■ **EXTRACTED ENTRIES**:
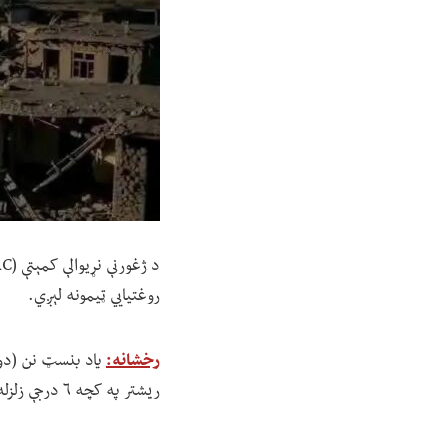
روغتیايي ټیمونه لېږي.
رخشانه:
ریشتر په کچه ۶ درجې زلزله شوې او کم تر کمه ۸۰۰ تنه په کې مړه شوي دي.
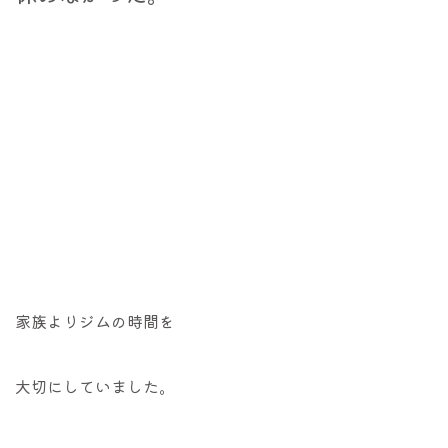
家族よりジムの時間を
大切にしていました。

■ **WHAT YOU SHOULD DO**:
Pictures aside, return all of the material exactly as written.

■ **OUTPUT OF THE EXERCISE**:
روغتیايي ټیمونه لېږي.
رخشانه:
ریشتر په کچه ۶ درجې زلزله شوې او کم تر کمه ۸۰۰ تنه په کې مړه شوي دي.
家族よりジムの時間を
大切にしていました。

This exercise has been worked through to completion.